I would be failing to adequately represent the constituents of North East Hertfordshire if I did not make it clear that they have no faith whatsoever that private water companies, after years of disgraceful neglect, can now be trusted to restore the health of our rivers. The residents who sent me to this place are rightly furious at being asked to pay more to make good the malpractice from which water companies have been profiting.

The public do not want to pay towards rescuing discredited corporations that have spent decades extracting wealth from our countryside and polluting our rivers to the detriment of wildlife, the pleasures of wild swimming, and any ordinary citizen who cares about the natural world. No doubt, some of the activities and profits of these companies have been included in the calculations of our nation’s GDP. Nothing could demonstrate more clearly that, so often, what passes for valuable economic activity in this country in reality inflicts enormous costs on the public, while threatening the very environment that underpins true prosperity and wellbeing for all.

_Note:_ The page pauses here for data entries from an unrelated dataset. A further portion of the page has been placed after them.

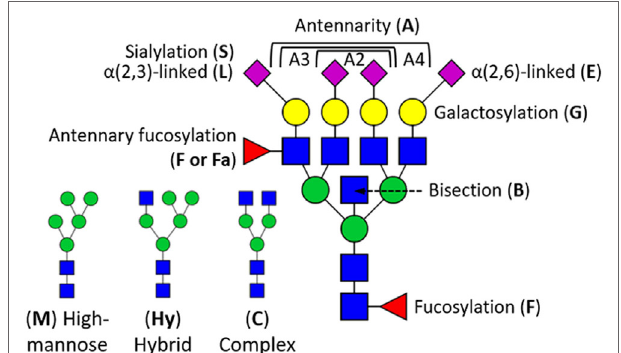
FigUre 1 | Schematic overview of glycosylation traits derived from human serum proteins. N -Glycan structures are generalized into high-mannose type (M), hybrid type (Hy), and complex type (C) by the number of mannoses (green circle) and antennary N -acetylglucosamines (blue square). High- mannose-type N -glycans can have up to nine mannoses, whereas each antennary N -acetylglucosamine can be terminally substituted with a galactose (yellow circle), and sialic acid (magenta diamond). Sialic acids (S) can either be α 2,3-linked (L) or α 2,6-linked (E). N -Glycans can further be modified with a fucose (F), optionally at an antennary N -acetylglucosamine (Fa), and structures may as well be bisected (B). In case of derived traits, the subject of the calculation is represented by the last letter, e.g., sialylation (S), and the group on which it is calculated by the preceding letters, e.g., triantennary fucosylated species (A3F). This, for instance, translates A3FGS into the sialylation per galactose within triantennary fucosylated species.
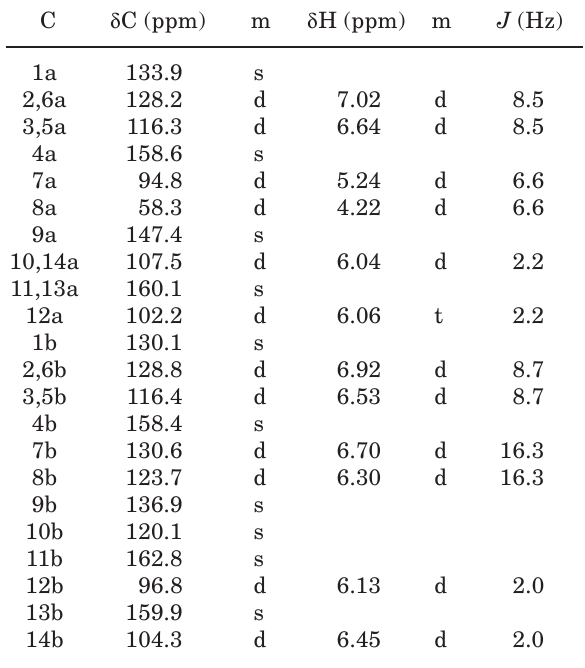
Table 3. 13 C and 1 H NMR data of e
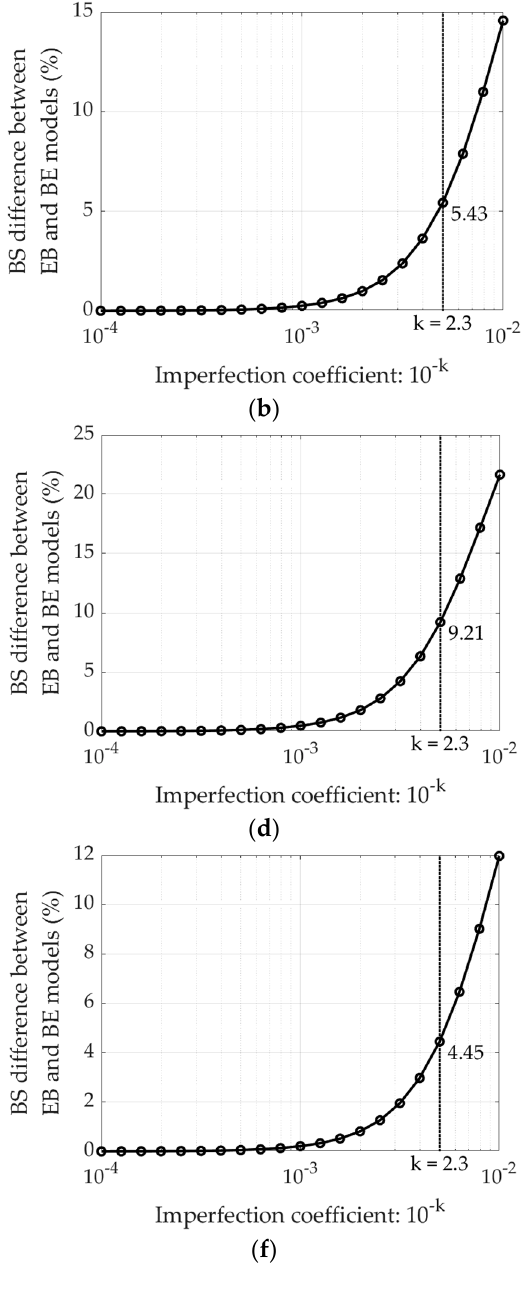
Figure 12. The difference in BS between the EB and BE configuration: ( a ) Board 1; ( b ) Board 2; ( c ) Board 3; ( d ) Board 4; ( e ) Board 5; ( f ) Board 6.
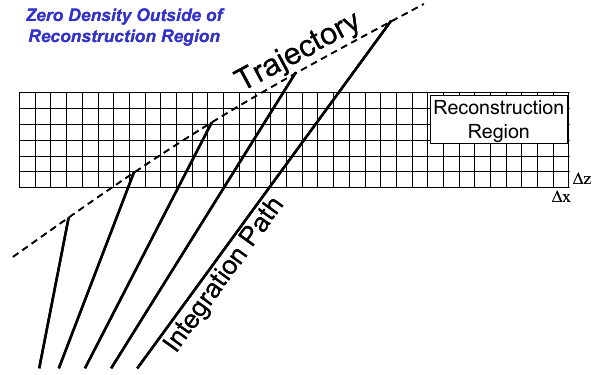
Figure 10. Solution grid for thin layer tomography.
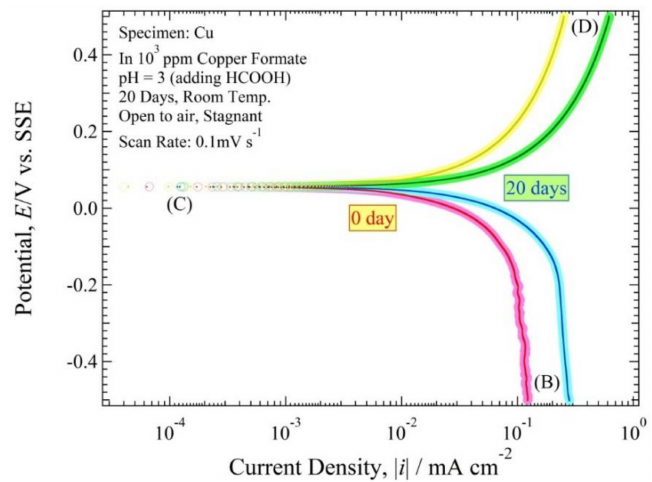
Figure 9. Polarization curve of Cu tube specimen in 10 3 ppm Cu(HCOO) 2 solution at the immersion period of 0 days and 20 days with solution pH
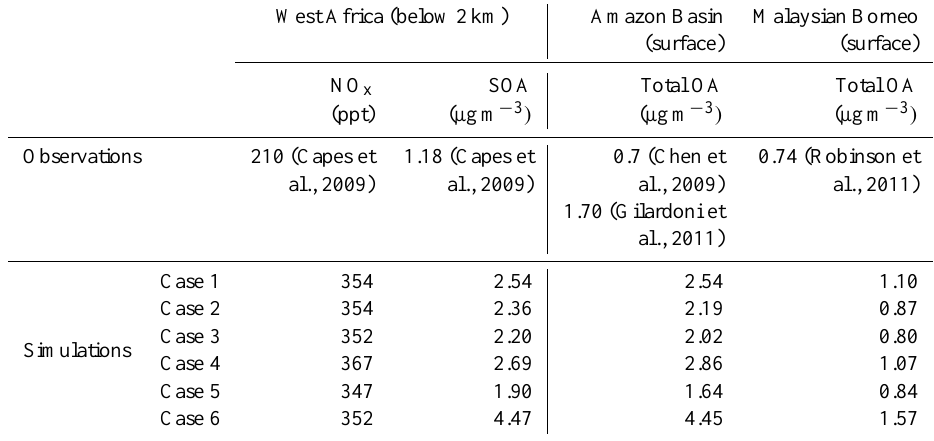
Table 7. Comparison of simulated OA and NO x with observations in tropical forested regions.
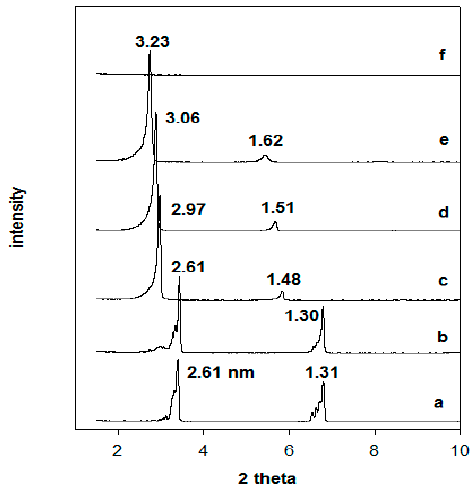
Figure 8. In situ powder XRD patterns of ( a ) C16TMABr solid salt preheated at different temperatures: ( b ) 100 °C, ( c ) 150 °C, ( d ) 200 °C, ( e ) 215 °C, and ( f ) 250 °C. ( b ) 100 ◦ C, ( c ) 150 ◦ C, ( d ) 200 ◦ C, ( e ) 215 ◦ C, and ( f ) 250 ◦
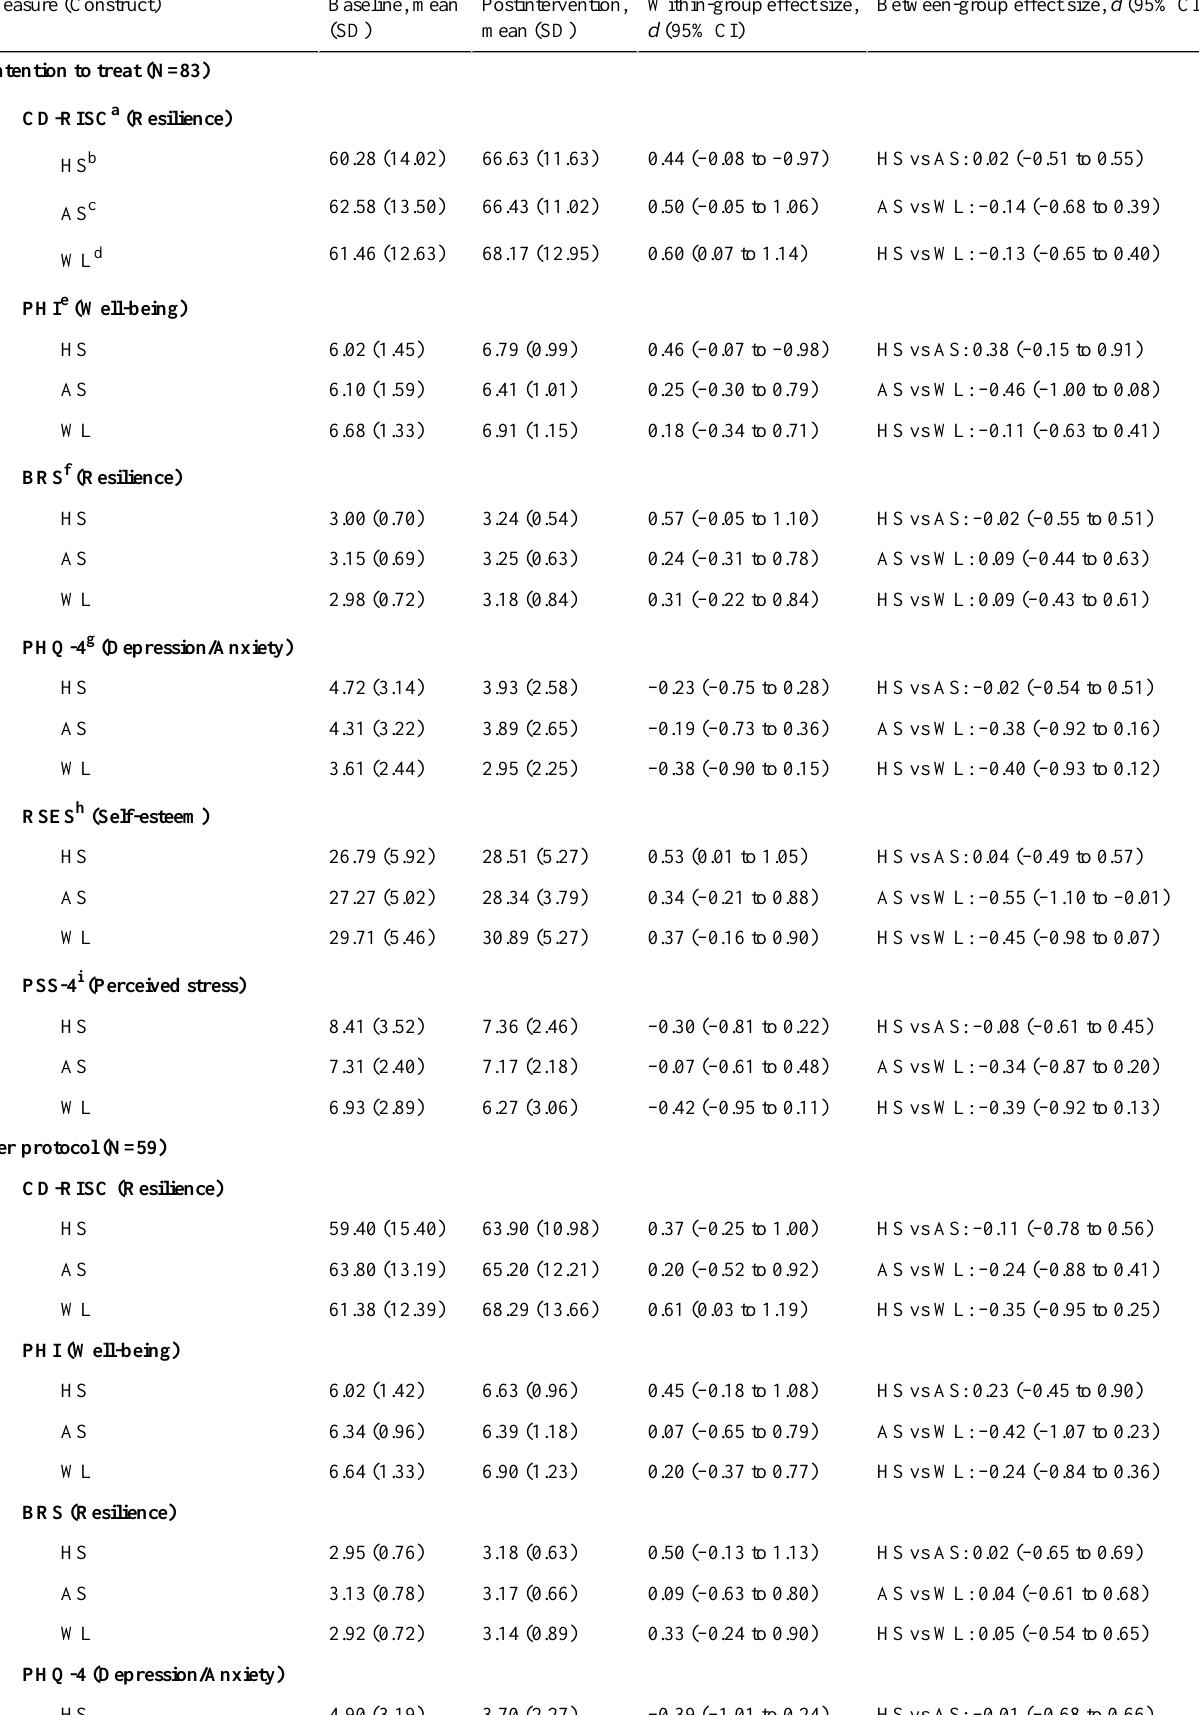
Between-group effect size, d (95% CI)Within-group effect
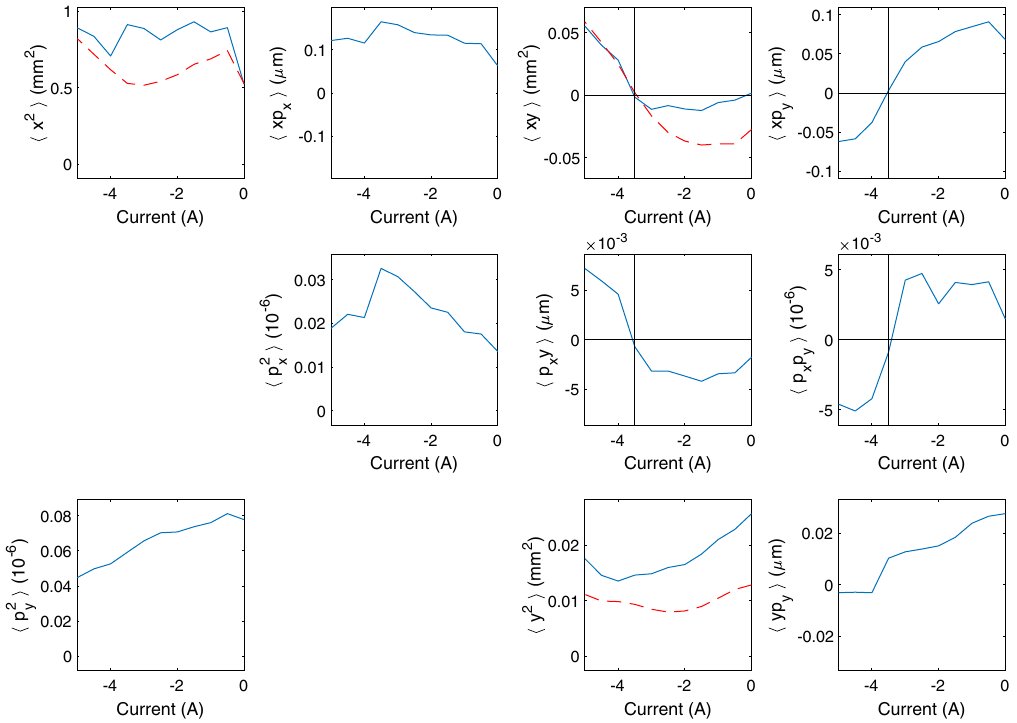
FIG. 12. Elements of the covariance matrix at SCR-02 (the reconstruction point) as functions of current in the bucking coil. Blue solid lines show the values determined from four-dimensional phase space tomography; red dashed lines show the values calculated from the directly observed image of the beam on SCR-02. Note that in the case of the tomography analysis, the elements describing coupling between the transverse degrees of freedom (shown in the top right 2 × 2 block diagonal) vanish for a bucking coil current of approximately − 3 . 5 A: this is consistent with the current at which the difference between the normal mode emittances is minimized (as shown in Fig.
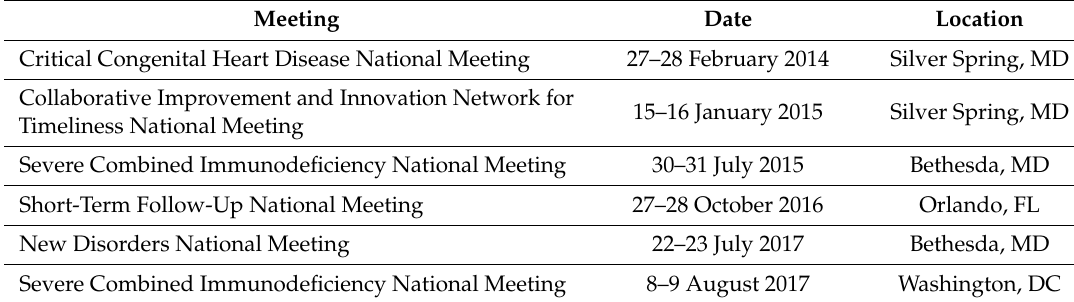
Table 6. NewSTEPs National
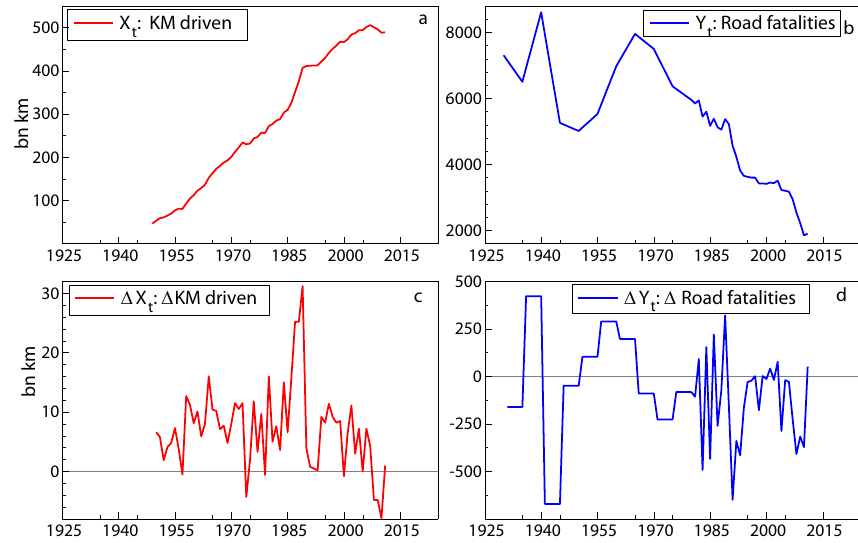
Fig. 1. Vehicle kilometers driven and road fatalities p.a. in the UK: in levels (a, b) and first differences (c, d)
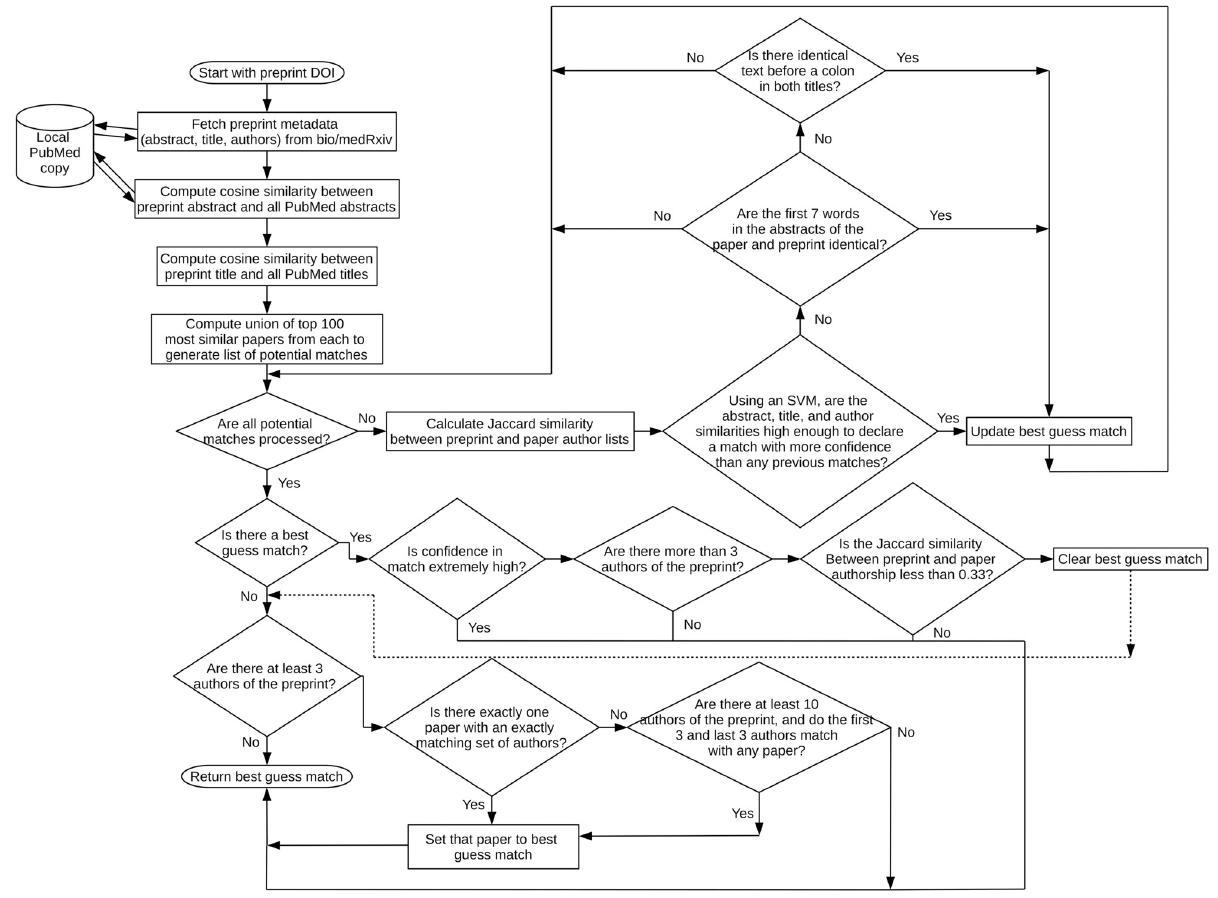
Fig 1. Description of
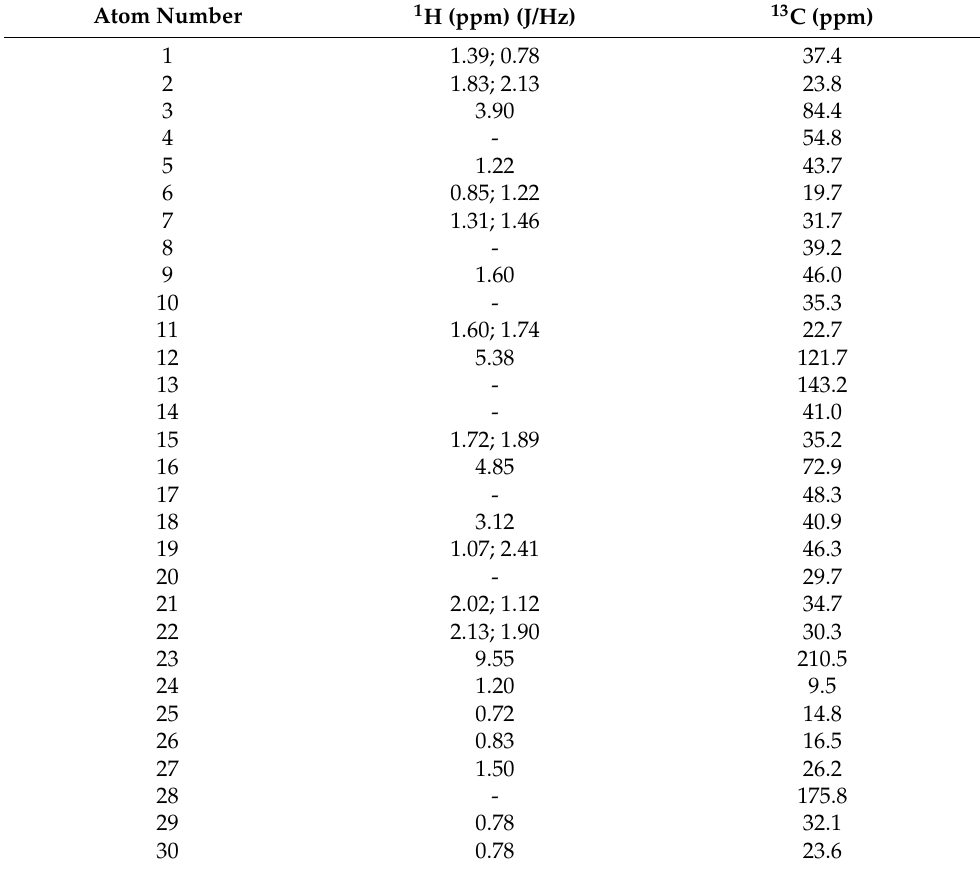
Table 1. 1 H and 13 C data (ppm) for the aglycone moiety in GOTCAB; 1:1 pyridine_d5/D 2 O. Atom Number 1 H (ppm)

Frankly, it is difficult to disagree with my constituents when they say that, given the damage done by water companies to our rivers through a combination of over-abstraction and pollution, Ofwat is wrong to allow them to charge so much as an extra penny on bills, never mind the staggering 31% increase granted to Thames Water. The residents contacting me about this issue have repeatedly called for water companies to pay for the damage they have done. They say that if the water companies cannot afford to do so without going bankrupt, then let them. And should nationalisation be required as a result, then let Parliament set the appropriate level of compensation for shareholders, netting off not just company debt, but all the dividends shelled out while our rivers and streams have choked with pollution.

I recognise that Parliament is not yet ready to accept the radicalism of the wider public on this issue, but this Bill offers a clear and pragmatic solution both to restoring democratic faith in the management of our water system, and to ensuring that it puts people and nature before profit. The whole saga we have witnessed in our water system means that we can now say, in all candour, that the capitalism of Adam Smith, in which the aggregate of self-interested economic decisions produces the collective good, in so far as it ever did exist, is now just a folk story told to justify the actions of the richest members of our society.

When it comes to our water system, the free market is a myth, and pretending it exists has only served to inject more pollution into our environment and inequality into our economy, as has happened on almost every occasion on which we have privatised one of our nation’s major assets. The Bill offers a solution to reassuring residents in Baldock that the Ivel will flow fully once again; to residents in Buntingford that planning consultations will no longer be waived through, where they will cause already overloaded infrastructure to flood people’s homes with sewage; and to residents in Barkway that effluent will no longer flow into our rivers for hundreds of hours every year.

Something which unites the rivers at each of the locations I have just referred to is that they are all chalk streams. We are proud custodians of 10 of these internationally significant waterways in North East Hertfordshire and I would be remiss not to take this opportunity to ask Ministers to publish the ready-to-go chalk stream recovery pack. It would be a move warmly welcomed by many local groups in my constituency and across the country. I would like to extend an invitation to Ministers to join me in visiting the River Ivel in my constituency to discuss a superb chalk stream restoration pilot project that could be implemented there.

To conclude, the Bill has my full support and I hope that Ministers will reflect its whole spirit in their responding remarks today.